BEGIN Data supplied

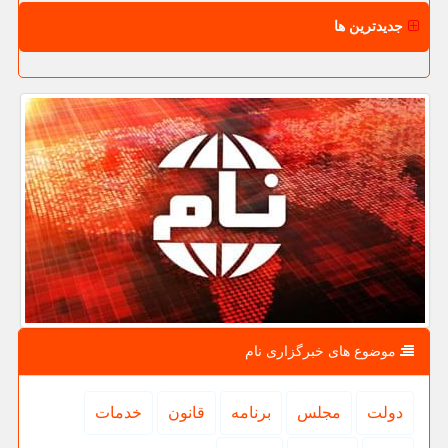
جدیدترین ها
موضوع های خبرگزاری نام
دولت
مجلس
برنامه
قانون
خدمات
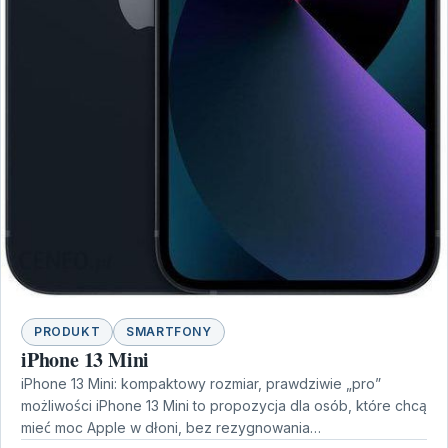
PRODUKT
SMARTFONY
iPhone 13 Mini
iPhone 13 Mini: kompaktowy rozmiar, prawdziwie „pro”
możliwości iPhone 13 Mini to propozycja dla osób, które chcą
mieć moc Apple w dłoni, bez rezygnowania…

END Data supplied

**Job:**
In the copy, include every entry above exactly and leave out each picture.

**Answer to the problem:**
جدیدترین ها
موضوع های خبرگزاری نام
دولت
مجلس
برنامه
قانون
خدمات
PRODUKT
SMARTFONY
iPhone 13 Mini
iPhone 13 Mini: kompaktowy rozmiar, prawdziwie „pro”
możliwości iPhone 13 Mini to propozycja dla osób, które chcą
mieć moc Apple w dłoni, bez rezygnowania…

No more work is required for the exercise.